“Comment allez-vous vous défendre si vous êtes si lents à défendre l’Ukraine”

Il est devenu clair que l’hypothèse d’une opposition militaire directe avec la Russie s’estompe. Alors que la liste de cartes à disposition des occidentaux pour intimider Vladimir Poutine s’amenuise, le bluff devient de moins en moins efficace. De tous les recours économiques, le plus terrible agité par les protecteurs de l’Ukraine est le bannissement des banques russes de système Swift. Les gouvernements hésitent, discutent, quand les chars, eux, avancent. 

Artis Pabriks, ministre de La Défense letton, Crédit, Publicitātes

Artis Pabriks, interviewé par la BBC : « chaque minute, chaque heure que l’on passe en conseil ou meetings, des Ukrainiens meurent pour défendre leur liberté » : le manque d’efficacité de certains États européens dans l’action pèse sur la souffrance du peuple ukrainien. Pour le ministre de la Défense letton, il faut sans plus attendre bannir la Russie de Swift. La Swift (Society for Worldwide Interbank Financial Telecommunication) est le système de paiement international des banques. Le bannissement d’un État de ce système est considéré par Forbes comme une « option nucléaire » économique. En 2014, alors que la Russie envahissait la Crimée, le ministre de l’Économie russe Alexei Kudrin estimait que son PIB chuterait de 5% par an en cas d’activation de la menace.
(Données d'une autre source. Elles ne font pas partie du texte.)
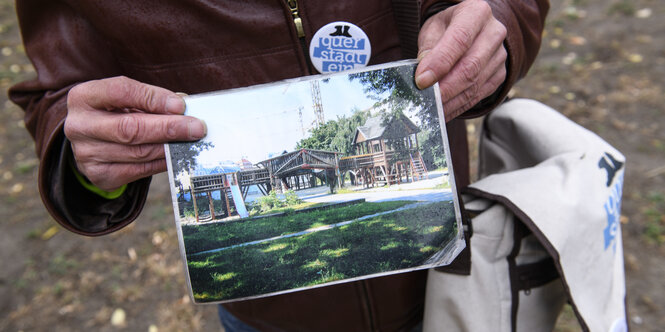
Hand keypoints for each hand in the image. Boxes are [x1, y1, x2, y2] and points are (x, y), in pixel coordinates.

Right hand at [64, 76, 205, 190]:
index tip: (181, 105)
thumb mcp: (127, 98)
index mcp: (84, 97)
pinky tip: (177, 155)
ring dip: (170, 147)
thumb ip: (151, 99)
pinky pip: (139, 171)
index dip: (153, 98)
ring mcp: (87, 154)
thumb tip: (185, 107)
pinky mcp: (99, 175)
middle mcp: (79, 126)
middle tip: (197, 128)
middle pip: (129, 128)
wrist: (92, 140)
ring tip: (192, 141)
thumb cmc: (116, 112)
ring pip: (138, 152)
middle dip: (168, 128)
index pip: (120, 92)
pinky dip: (162, 162)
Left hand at [415, 0, 507, 120]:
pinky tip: (445, 111)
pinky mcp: (500, 74)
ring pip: (475, 84)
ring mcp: (500, 55)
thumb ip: (429, 50)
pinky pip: (479, 95)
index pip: (459, 39)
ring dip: (451, 101)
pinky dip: (460, 106)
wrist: (470, 30)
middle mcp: (494, 32)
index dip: (440, 63)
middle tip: (427, 100)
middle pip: (470, 66)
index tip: (422, 81)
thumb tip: (423, 78)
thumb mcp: (434, 29)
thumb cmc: (447, 28)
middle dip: (446, 88)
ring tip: (432, 110)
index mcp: (476, 13)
Hier, le ministre des Affaires Étrangères ukrainien Dmytro Kuleba tonnait : « toute personne qui hésiterait sur le bannissement ou non de la Russie de Swift aura aussi le sang innocent des hommes, femmes et enfant ukrainiens sur les mains ». Partout dans le monde, dans les manifestations pro-Ukraine, des slogans « ban Russia from Swift ». 

Comment allez-vous vous défendre si vous êtes si lents à défendre l’Ukraine ?

Volodymyr Zelensky

L’indécision européenne agace Volodymyr Zelensky. Adaptées aux temps de paix, les institutions européennes semblent montrer leurs limites lorsque des décisions drastiques et rapides doivent être prises. Les divergences s’expliquent notamment par la position de l’Italie, de l’Allemagne ou de la Hongrie. Ces États, dépendants au gaz russe, se refusent à exclure de Swift la Russie, mettant dans la balance les complications dans le paiement de la « facture de gaz ». De l’autre côté de l’Atlantique, Joe Biden « n’exclut aucune possibilité ». 
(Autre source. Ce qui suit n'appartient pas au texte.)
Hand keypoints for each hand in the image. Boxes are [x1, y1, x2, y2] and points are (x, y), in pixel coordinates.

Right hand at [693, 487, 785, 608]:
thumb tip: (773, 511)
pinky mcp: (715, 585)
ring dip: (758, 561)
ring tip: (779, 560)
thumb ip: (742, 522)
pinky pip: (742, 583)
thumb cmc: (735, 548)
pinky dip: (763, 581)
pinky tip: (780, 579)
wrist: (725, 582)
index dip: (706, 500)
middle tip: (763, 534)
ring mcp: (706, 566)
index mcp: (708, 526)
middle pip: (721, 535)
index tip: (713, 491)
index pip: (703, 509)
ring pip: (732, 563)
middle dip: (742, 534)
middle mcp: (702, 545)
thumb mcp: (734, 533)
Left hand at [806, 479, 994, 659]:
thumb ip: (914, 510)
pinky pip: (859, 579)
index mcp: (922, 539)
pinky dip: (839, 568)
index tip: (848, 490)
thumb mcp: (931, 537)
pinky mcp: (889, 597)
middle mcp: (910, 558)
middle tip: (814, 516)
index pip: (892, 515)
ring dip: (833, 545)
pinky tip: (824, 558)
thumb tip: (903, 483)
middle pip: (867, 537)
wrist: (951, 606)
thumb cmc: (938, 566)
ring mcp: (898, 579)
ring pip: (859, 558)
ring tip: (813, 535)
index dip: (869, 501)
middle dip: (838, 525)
Emmanuel Macron quant à lui parlait hier de sanction « à la hauteur » des crimes du régime russe. Pourtant, dans les faits, si les sanctions appliquées à Moscou par la Commission Européenne sont « sans précédent », elles ne sont pas à la hauteur de l’invasion unilatérale d’un territoire souverain allié de l’Union. Ce vendredi à 14h30, le président exerçait l’article 18 de la Constitution en s’adressant au Parlement par l’intercession de M. Richard Ferrant à qui il prêtait sa voix – ce afin de respecter la stricte séparation des pouvoirs. Par cette allocution, Emmanuelle Macron rappelle son soutien à l’Ukraine, et les devoirs de la France en tant que membre permanent au conseil de sécurité de l’ONU et président de l’Union Européenne… ”Parole, Parole, Parole”. Il repousse les débats parlementaires au mardi 1er mars, quand tout sera peut-être fini.
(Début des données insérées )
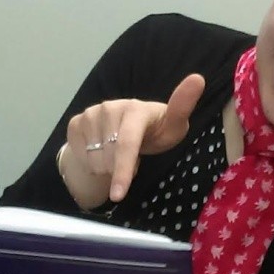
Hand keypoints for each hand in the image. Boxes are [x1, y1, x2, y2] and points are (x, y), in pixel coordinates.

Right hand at [60, 73, 205, 207]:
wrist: (131, 127)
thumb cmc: (157, 130)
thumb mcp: (174, 125)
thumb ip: (182, 107)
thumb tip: (198, 78)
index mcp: (134, 108)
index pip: (126, 144)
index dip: (122, 171)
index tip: (119, 195)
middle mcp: (109, 107)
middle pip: (109, 159)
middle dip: (121, 170)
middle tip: (135, 158)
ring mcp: (90, 114)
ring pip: (94, 161)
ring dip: (108, 168)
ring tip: (119, 155)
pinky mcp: (76, 122)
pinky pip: (80, 156)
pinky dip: (92, 163)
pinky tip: (104, 152)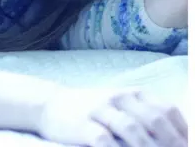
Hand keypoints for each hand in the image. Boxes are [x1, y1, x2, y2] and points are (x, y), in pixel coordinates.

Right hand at [36, 86, 187, 146]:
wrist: (52, 104)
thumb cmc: (93, 110)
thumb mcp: (120, 106)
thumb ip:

Si vous avez une expérience du combat […] vous pouvez venir dans notre pays pour défendre l’Europe.

Volodymyr Zelensky

Pendant ce temps, ce sont des scènes apocalyptiques auxquelles assiste le peuple ukrainien : distribution d’armes aux volontaires, survol du territoire à basse altitude d’hélicoptères et d’avions russes, bombardement intempestifs… Le président ukrainien appelle même les combattants expérimentés de toute l’Europe à venir défendre la liberté sur son territoire. Si les interventions militaires officielles ne se produisent pas, l’exclusion Swift de la Russie semble la dernière carte capable de faire flancher Vladimir Poutine. Le gouvernement français n’est pas de ceux qui « font part de réserve » à l’idée de bannir la Russie du système de paiement. Les intérêts économiques surpasseront-ils le jeu des alliances?